Highlights include a wonderful take of "Little Drummer Boy"; introduced by Penn's splendid drum solo, the song floats along atop Whitaker's strong bass foundation and features fine solos by Harris, Warfield (soprano), Stafford and Chestnut.  Ms. Pascale leads the band through a high-energy  "Caroling Caroling", her vocal lines shadowed by Stafford and Warfield.  "God Rest Ye Merry Gentlemen" is hardly restful as Penn and Whitaker push the band to play with fire. One hears a touch of John Coltrane in the waltz arrangement of "Joy To The World" and the leader's angelic soprano sax lines.
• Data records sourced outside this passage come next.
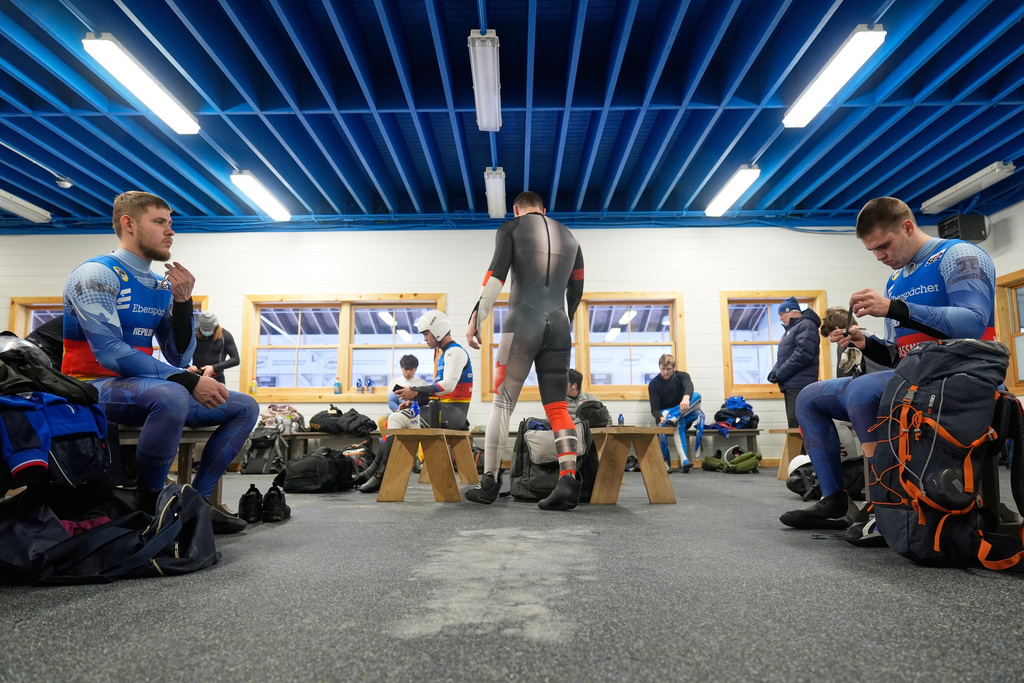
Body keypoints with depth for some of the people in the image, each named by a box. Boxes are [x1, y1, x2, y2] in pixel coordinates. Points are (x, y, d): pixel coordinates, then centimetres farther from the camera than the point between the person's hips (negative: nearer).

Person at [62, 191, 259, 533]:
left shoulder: (162, 288, 11)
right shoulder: (96, 274, -10)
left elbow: (180, 357, 7)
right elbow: (111, 354, -22)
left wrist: (182, 301, -6)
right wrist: (189, 381, -27)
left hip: (145, 388, 8)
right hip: (96, 387, -8)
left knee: (245, 407, 1)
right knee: (172, 396, -39)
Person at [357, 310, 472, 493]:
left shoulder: (455, 352, -10)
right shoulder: (443, 354, 22)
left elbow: (448, 385, -25)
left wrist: (416, 391, -22)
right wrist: (412, 400, 9)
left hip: (452, 411, -10)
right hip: (442, 409, 10)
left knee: (396, 419, -17)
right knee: (394, 419, 2)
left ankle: (380, 474, -12)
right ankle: (375, 470, -4)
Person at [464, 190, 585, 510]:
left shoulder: (511, 228, 9)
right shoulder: (569, 237, 22)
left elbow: (495, 277, -5)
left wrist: (475, 320, -6)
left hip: (522, 323, -4)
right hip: (559, 327, 4)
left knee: (502, 402, 1)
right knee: (557, 406, 4)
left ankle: (489, 483, 2)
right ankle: (569, 480, -10)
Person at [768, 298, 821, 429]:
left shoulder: (806, 325, -5)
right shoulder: (789, 330, 24)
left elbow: (803, 354, -18)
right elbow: (782, 357, 26)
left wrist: (780, 374, -15)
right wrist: (774, 372, 5)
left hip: (800, 385, -10)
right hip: (790, 385, 10)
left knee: (797, 424, -17)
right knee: (793, 423, 9)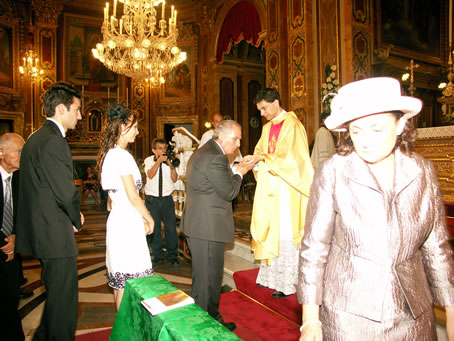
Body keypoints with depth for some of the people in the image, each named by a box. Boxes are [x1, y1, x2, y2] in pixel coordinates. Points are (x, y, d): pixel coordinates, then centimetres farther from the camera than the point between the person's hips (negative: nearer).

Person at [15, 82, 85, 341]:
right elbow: (66, 192, -24)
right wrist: (77, 220, -5)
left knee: (53, 295, 26)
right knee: (64, 301, 3)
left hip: (41, 230, 11)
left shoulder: (36, 138, 13)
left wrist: (72, 215, 9)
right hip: (56, 234, -11)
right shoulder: (53, 141, -20)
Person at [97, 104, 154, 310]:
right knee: (129, 280, 0)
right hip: (127, 222, -10)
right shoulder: (122, 156, -16)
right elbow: (133, 197, -16)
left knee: (120, 278, 18)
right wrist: (149, 218, -2)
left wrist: (141, 218, 16)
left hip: (118, 219, 10)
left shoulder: (110, 154, 12)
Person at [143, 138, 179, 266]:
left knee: (171, 228, 1)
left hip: (167, 199, 1)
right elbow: (150, 175, -16)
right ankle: (158, 255, 23)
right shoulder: (149, 161, 1)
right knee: (154, 229, 7)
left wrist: (171, 165, -15)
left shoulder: (169, 160, 5)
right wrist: (159, 161, -23)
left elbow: (174, 179, -3)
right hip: (152, 199, -1)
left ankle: (172, 256, 17)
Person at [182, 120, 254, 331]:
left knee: (201, 275, 23)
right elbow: (229, 192, -16)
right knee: (210, 277, 5)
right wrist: (238, 174, -1)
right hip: (208, 227, -11)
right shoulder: (215, 158, -19)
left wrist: (233, 171, 10)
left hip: (196, 225, 11)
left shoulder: (201, 152, 15)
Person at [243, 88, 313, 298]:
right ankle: (270, 275, 24)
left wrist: (263, 158, -16)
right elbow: (261, 151, 17)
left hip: (286, 188, -7)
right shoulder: (268, 127, 14)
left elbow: (290, 157, -18)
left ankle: (286, 283, 11)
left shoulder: (292, 125, -11)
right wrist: (254, 159, -3)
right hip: (269, 188, 8)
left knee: (284, 235, -1)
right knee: (270, 232, 12)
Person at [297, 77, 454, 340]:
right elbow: (314, 247, -10)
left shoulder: (423, 171, -3)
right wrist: (310, 320, -8)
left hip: (415, 317, 4)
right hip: (348, 315, -3)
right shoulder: (332, 172, -12)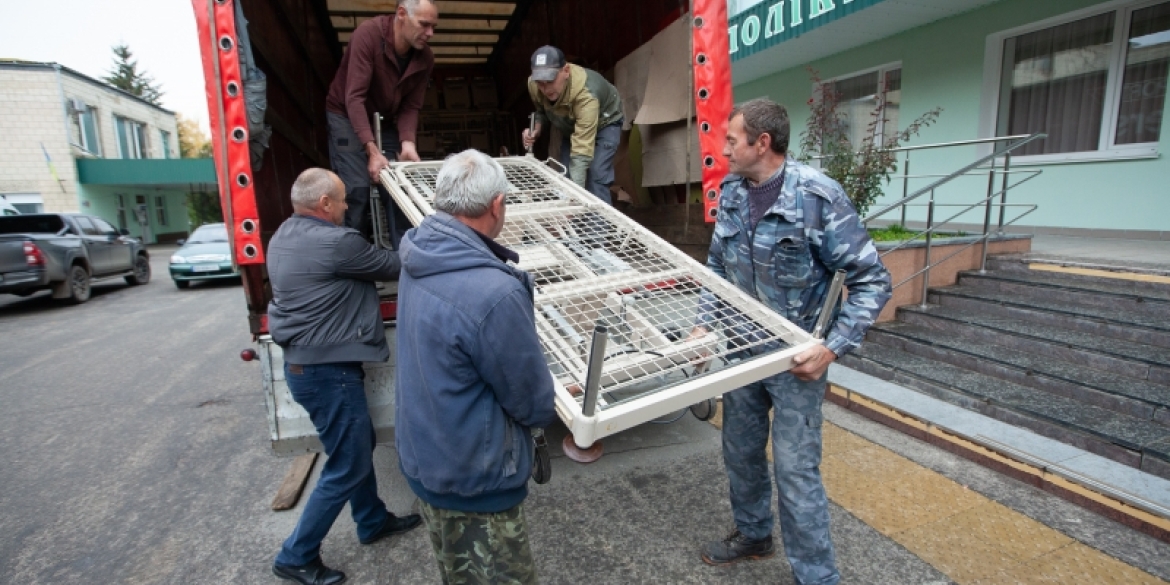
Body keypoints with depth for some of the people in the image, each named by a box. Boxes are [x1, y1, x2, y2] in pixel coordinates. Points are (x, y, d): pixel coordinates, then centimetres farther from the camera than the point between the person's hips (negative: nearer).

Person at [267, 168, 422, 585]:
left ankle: (373, 522, 39)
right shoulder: (335, 242, -22)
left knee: (359, 445, 22)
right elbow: (393, 266, -10)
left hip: (303, 362, 10)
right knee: (347, 466, 5)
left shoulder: (283, 237, 8)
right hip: (327, 370, -10)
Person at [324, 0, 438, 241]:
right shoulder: (368, 34, -25)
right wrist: (372, 150, -38)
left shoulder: (425, 58, -11)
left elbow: (411, 106, -6)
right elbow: (354, 97, -30)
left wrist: (407, 142, -25)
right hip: (347, 116, -4)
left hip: (385, 121, 5)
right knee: (357, 191, -13)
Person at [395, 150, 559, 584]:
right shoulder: (493, 294, -35)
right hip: (473, 479, -8)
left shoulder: (419, 258, -7)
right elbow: (532, 401, -20)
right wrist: (552, 406, 2)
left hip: (423, 456, 8)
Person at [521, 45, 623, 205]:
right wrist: (536, 129, -24)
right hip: (570, 125, 6)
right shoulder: (533, 85, -26)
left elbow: (581, 151, -49)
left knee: (595, 178, -21)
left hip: (604, 123, -6)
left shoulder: (586, 94, -44)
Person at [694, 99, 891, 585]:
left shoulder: (818, 195, -18)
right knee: (740, 452, 20)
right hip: (741, 348, 6)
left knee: (795, 471, 1)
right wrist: (704, 324, 0)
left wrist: (833, 348, -21)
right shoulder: (730, 193, 0)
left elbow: (871, 280, -14)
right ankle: (753, 535, 46)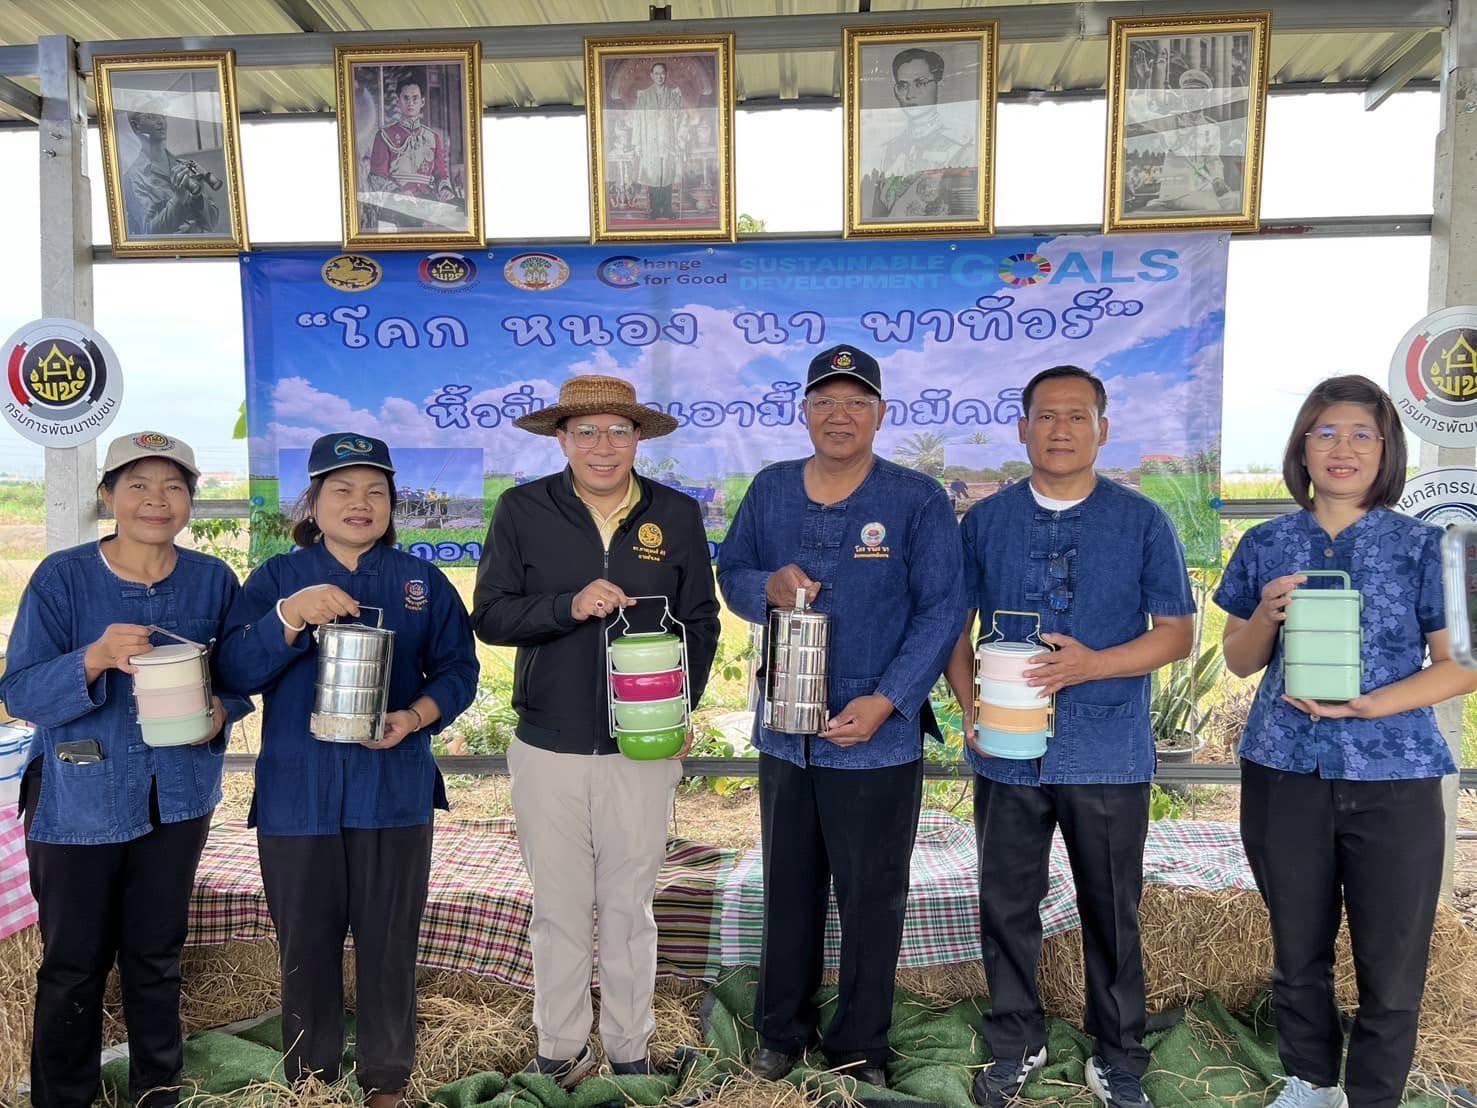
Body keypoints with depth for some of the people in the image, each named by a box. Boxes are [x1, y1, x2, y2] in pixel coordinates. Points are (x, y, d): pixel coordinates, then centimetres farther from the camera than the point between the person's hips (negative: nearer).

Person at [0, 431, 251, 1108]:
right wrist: (95, 658, -30)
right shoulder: (61, 577, -8)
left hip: (178, 795, 2)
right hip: (78, 799, -2)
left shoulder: (213, 580, -2)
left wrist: (221, 710, -16)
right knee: (74, 963, 8)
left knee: (157, 954, 14)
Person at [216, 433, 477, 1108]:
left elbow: (457, 668, 2)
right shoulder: (277, 577, 4)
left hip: (394, 792, 0)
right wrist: (291, 615, -23)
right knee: (306, 945, 11)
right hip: (297, 793, 0)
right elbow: (235, 671, -7)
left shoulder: (423, 582, 6)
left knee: (390, 945, 9)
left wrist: (416, 716, -16)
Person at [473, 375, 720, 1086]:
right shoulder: (521, 510, -1)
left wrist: (680, 709, -5)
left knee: (628, 908, 13)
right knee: (558, 908, 12)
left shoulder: (678, 515, 1)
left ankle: (629, 1052, 30)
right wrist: (568, 605, -20)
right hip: (547, 747, 0)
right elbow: (490, 616, -4)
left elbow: (701, 622, 6)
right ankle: (559, 1049, 31)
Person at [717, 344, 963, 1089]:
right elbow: (731, 571, 11)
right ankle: (780, 1031, 36)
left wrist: (884, 702, -18)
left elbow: (940, 610, -10)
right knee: (788, 890, 17)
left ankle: (860, 1047, 31)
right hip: (785, 733, 3)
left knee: (871, 899, 11)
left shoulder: (918, 499, -7)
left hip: (879, 739, -3)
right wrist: (768, 587, -13)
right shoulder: (770, 490, 4)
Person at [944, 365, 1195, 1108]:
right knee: (1006, 906, 13)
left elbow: (1177, 632, -1)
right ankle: (1015, 1044, 34)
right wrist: (969, 705, -9)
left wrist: (1091, 665, -17)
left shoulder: (1143, 522, -2)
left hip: (1109, 756, -1)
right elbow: (955, 623, 7)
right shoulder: (985, 521, 3)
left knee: (1111, 912, 13)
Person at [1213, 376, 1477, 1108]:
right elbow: (1240, 662, 7)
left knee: (1391, 965, 9)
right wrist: (1266, 616, -13)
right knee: (1297, 951, 16)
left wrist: (1371, 704, -19)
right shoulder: (1265, 545, 3)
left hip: (1393, 779, -2)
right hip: (1285, 773, 2)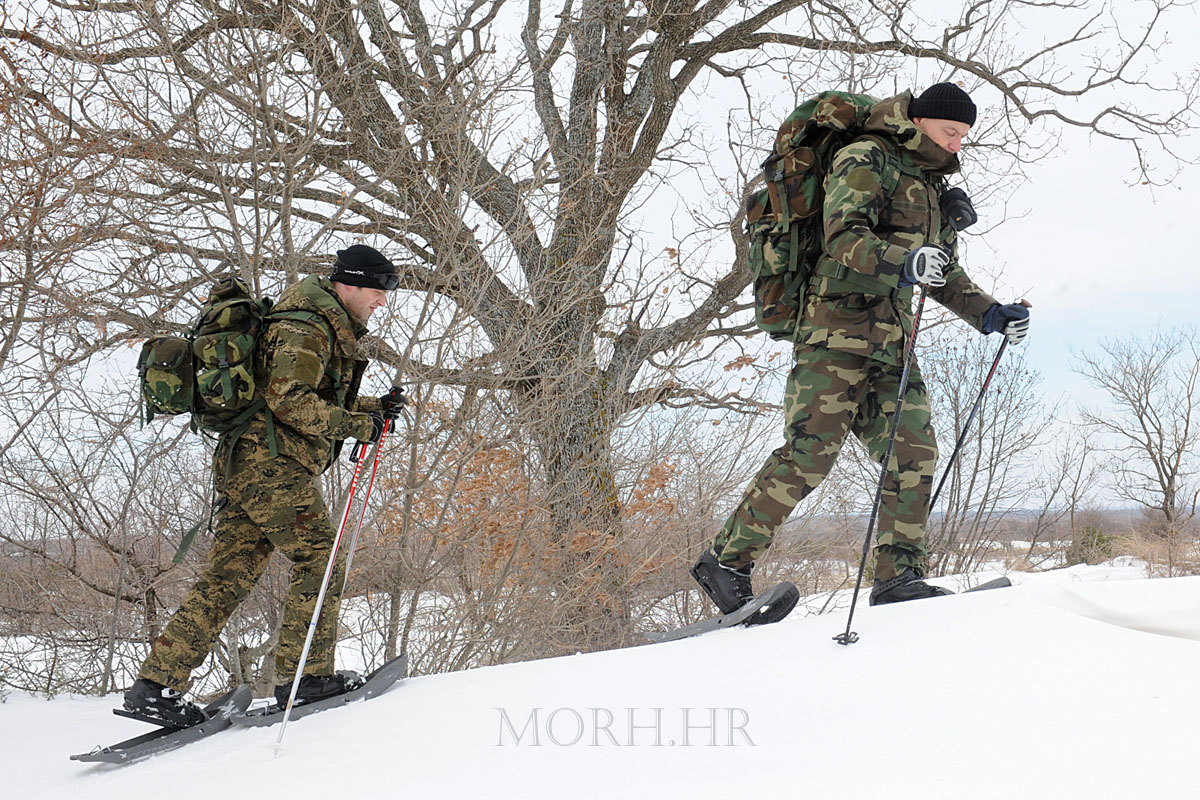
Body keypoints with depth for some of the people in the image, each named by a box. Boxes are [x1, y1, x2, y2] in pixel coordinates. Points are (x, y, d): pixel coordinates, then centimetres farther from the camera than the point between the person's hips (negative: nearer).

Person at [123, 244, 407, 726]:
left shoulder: (327, 328, 24)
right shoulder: (306, 326, -9)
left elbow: (321, 402, 30)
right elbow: (288, 398, -21)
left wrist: (375, 408, 16)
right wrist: (356, 426, -19)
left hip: (241, 465, 10)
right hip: (273, 464, -10)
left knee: (228, 578, 5)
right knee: (321, 561, -3)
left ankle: (156, 685, 3)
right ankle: (306, 675, 1)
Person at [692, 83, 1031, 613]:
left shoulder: (931, 187, 25)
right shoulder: (865, 159, -2)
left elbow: (945, 275, 31)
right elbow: (843, 236, -17)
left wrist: (989, 315, 18)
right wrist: (905, 262, -33)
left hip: (891, 340, 9)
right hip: (839, 325, -8)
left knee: (914, 454, -2)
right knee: (810, 451, -15)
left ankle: (898, 576, 3)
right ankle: (726, 560, -9)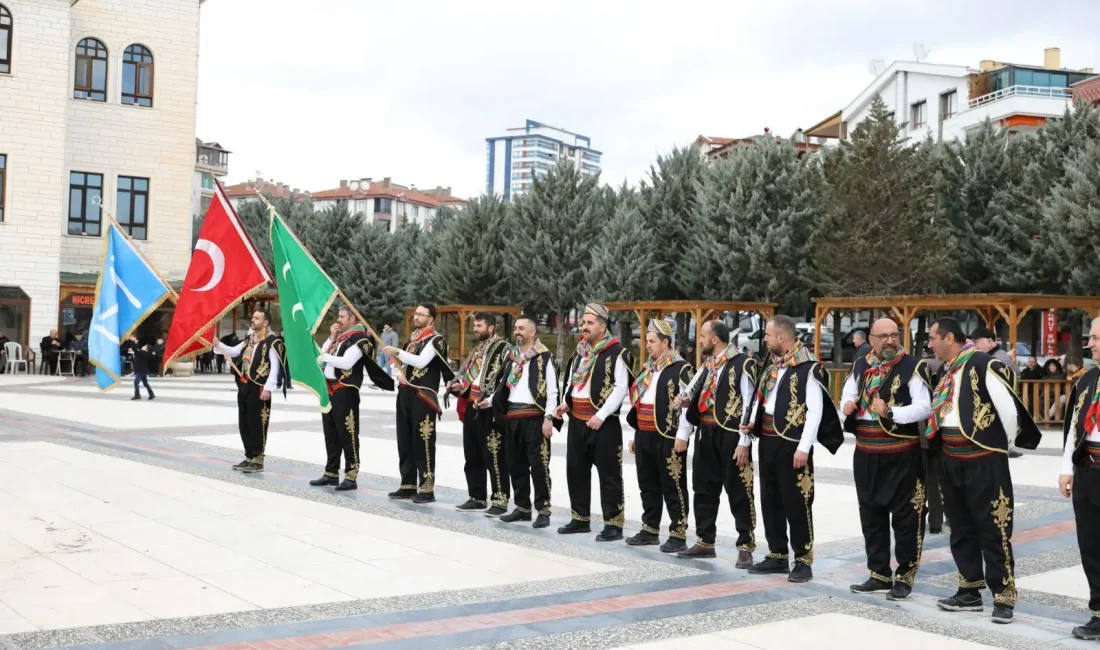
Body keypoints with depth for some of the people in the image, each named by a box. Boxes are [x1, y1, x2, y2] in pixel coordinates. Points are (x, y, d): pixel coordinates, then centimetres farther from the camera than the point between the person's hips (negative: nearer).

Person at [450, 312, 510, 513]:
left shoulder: (503, 348, -9)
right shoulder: (477, 350, 19)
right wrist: (458, 385, 10)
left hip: (490, 409, -9)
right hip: (471, 407, 9)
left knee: (493, 456, -7)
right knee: (472, 455, 13)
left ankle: (500, 500, -2)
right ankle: (477, 498, 22)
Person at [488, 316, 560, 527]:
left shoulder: (544, 357, -5)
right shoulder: (512, 356, 15)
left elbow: (552, 391, -9)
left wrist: (548, 418, -15)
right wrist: (489, 400, 9)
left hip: (534, 418, -7)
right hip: (512, 418, 7)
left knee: (538, 465, -5)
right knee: (516, 464, 11)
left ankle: (543, 510, 2)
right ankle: (523, 507, 21)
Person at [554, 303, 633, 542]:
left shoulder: (616, 353, -10)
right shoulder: (580, 352, 14)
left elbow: (621, 388, -16)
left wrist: (601, 415, -21)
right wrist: (565, 403, 6)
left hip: (603, 423, -8)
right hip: (577, 420, 8)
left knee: (609, 474, -2)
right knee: (576, 470, 12)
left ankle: (613, 524, 4)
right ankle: (580, 519, 24)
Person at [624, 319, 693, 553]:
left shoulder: (680, 369, -10)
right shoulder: (647, 369, 16)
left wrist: (682, 435, -19)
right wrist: (636, 434, 19)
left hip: (668, 438, -8)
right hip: (645, 436, 8)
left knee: (672, 487, -2)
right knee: (648, 485, 14)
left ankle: (678, 535, 4)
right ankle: (650, 530, 23)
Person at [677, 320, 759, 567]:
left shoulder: (742, 364, -10)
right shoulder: (708, 365, 13)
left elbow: (749, 406, -14)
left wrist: (744, 442, -17)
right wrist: (688, 402, 1)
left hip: (731, 436, -8)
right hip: (706, 434, 8)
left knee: (739, 493, -1)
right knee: (704, 489, 12)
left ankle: (745, 546, 8)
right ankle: (705, 542, 22)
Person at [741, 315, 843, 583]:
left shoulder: (808, 368, -13)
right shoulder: (772, 367, 13)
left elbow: (815, 410, -16)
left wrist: (804, 447, -19)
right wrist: (752, 423, 4)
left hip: (792, 444, -9)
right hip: (768, 442, 9)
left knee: (796, 503, -3)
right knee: (770, 500, 12)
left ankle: (803, 561, 7)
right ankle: (778, 556, 22)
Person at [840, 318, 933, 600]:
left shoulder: (913, 367, -7)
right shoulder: (860, 366, 10)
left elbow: (924, 407, -15)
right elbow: (847, 397, 18)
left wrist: (890, 412, -27)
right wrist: (847, 406, -5)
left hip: (901, 455, -6)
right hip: (866, 454, 6)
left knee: (905, 518, 1)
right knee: (871, 516, 12)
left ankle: (904, 577, 12)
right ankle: (879, 574, 23)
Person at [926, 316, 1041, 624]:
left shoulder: (982, 364, -15)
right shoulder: (947, 371, 11)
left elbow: (1009, 407, -15)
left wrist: (1005, 445, -2)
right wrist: (940, 446, 14)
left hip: (984, 461, -9)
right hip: (951, 460, 9)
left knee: (993, 530, -2)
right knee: (961, 529, 14)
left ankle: (1004, 598, 6)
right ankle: (970, 592, 24)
The rendition of Claude Thornhill's classic "Snowfall", replete with sleigh bells and Penn's poly-rhythmic approach, is, at times, stormy (the interplay of Warfield's soprano with the drummer's fiery rhythms) yet sparkles with its creative interactions.

To find out more about Tim Warfield, go to

Each one of these CDs had something to offer listeners who enjoy "standards" that are given new and creative treatments.  Now, go give the gift of music!  Enjoy!